March 2017

In the society I grew up there was a strange tacit agreement: “Once you’re adult, play-time is over and the things that give you joy belong to your free time.” So you wait for the weekend, because during the week you are too tired from working long hours in a job that you might not even care about. Then you wait for the vacations, but that is 50 weeks of bad time per 1 or 2 weeks of good time, bad math. Then you wait for your retirement, so you feel you can’t risk doing changes in your job. To make things worse, there’s the environment issue: Close to you, the grey city involves nothing but work and stress. Far away, on some beach you can’t reach, there’s freedom and relax. Those are the most common discussions I have with wall neighbours around the world.

I think this is the old paradigm, younger people don’t really think like that, but they still get anxious about the future. I come from an undeveloped country, stretching time with multiple jobs, knowing that retirement pension will not exist, so waiting for “the free time” is not really an option.

“Memorias de las vías” Madrid, 2015 | Acrylic & Spray on Wood 2×3 m.

So the most radical thing to do in that system, is choose a job that gives you some degree of satisfaction (since you’re in for life). Although that might seem scary or unreachable.

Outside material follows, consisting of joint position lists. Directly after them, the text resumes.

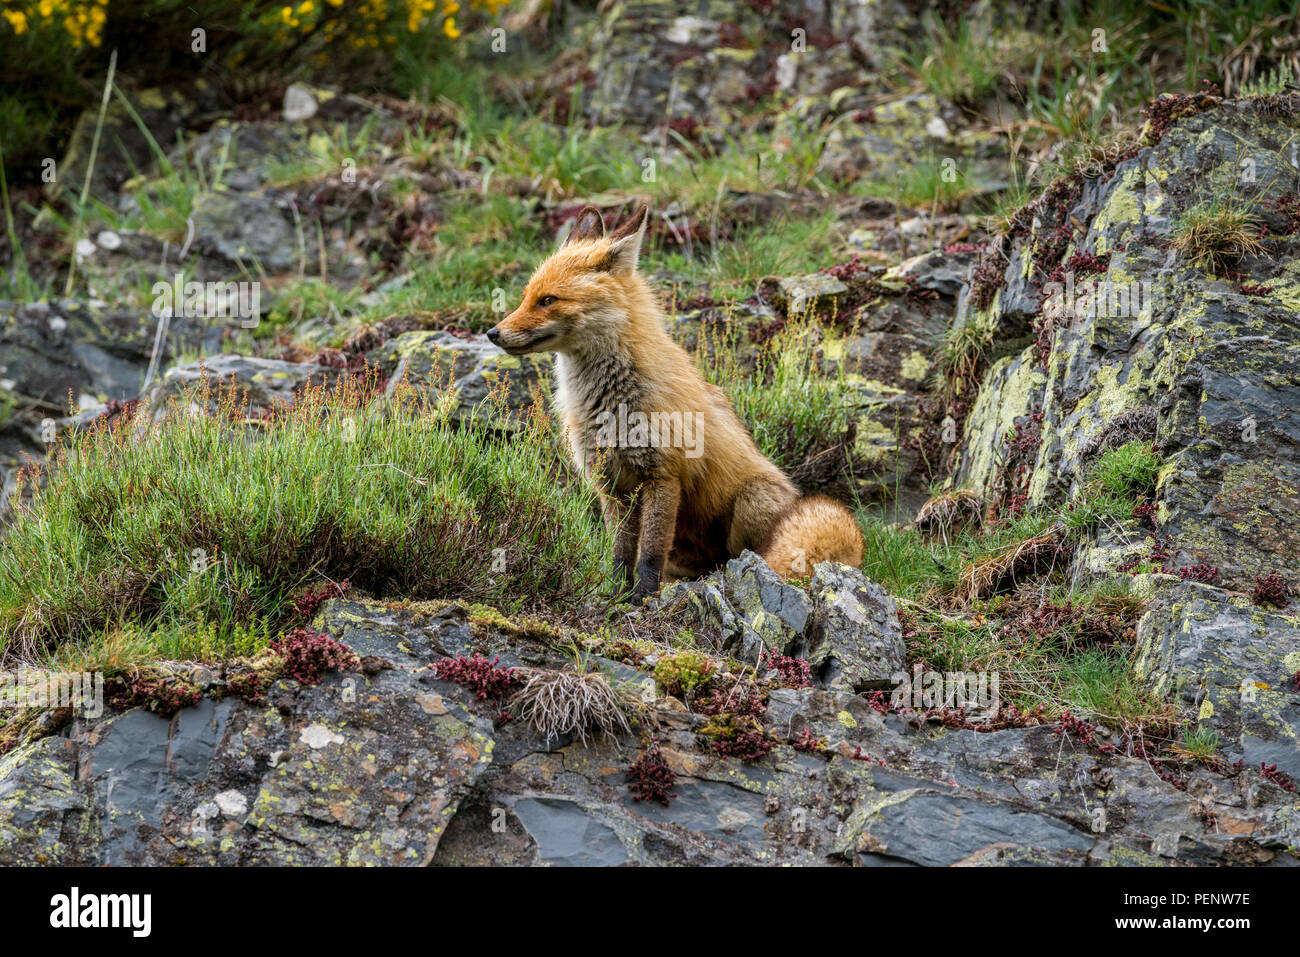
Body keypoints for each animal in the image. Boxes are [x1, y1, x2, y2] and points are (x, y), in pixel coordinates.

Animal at [486, 203, 864, 600]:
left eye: (547, 301)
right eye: (526, 297)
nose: (493, 333)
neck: (612, 403)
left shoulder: (663, 476)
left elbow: (650, 551)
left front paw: (644, 598)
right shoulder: (612, 487)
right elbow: (621, 552)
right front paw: (615, 595)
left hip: (751, 502)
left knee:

Many people think I can’t understand because as an artist, I’ve been blessed with some sort of magical life. So when I try to share with them the complexity of turning something you love into a job, I get hit by this raw fact: many people have no idea what gives them joy.

So I go back to something more urgent that is never too late to try: the daily acknowledgement of small things, and your response to them. Where can joy start? I play my way around it: I like seeing random people as fantastic creatures, their actions as rituals from another world, imagine the entire backstory of something that caught my attention, look at unusual points of view when walking, put on my headphones and let the music choreograph everything I see. Sometimes I get so inspired I feel the entire street is an installation.

That’s why I love cities, there’s so many things happening in the most common places: work, study, the supermarket. Paying attention I found remarkable actors and scenarios, even scenes in which we can intervene. It is not necessary to wait for the cinema to catch a good story, let alone wait for the sunset on that beach to feel good. There´s free and continuous poetry happening around us, if we decide to participate.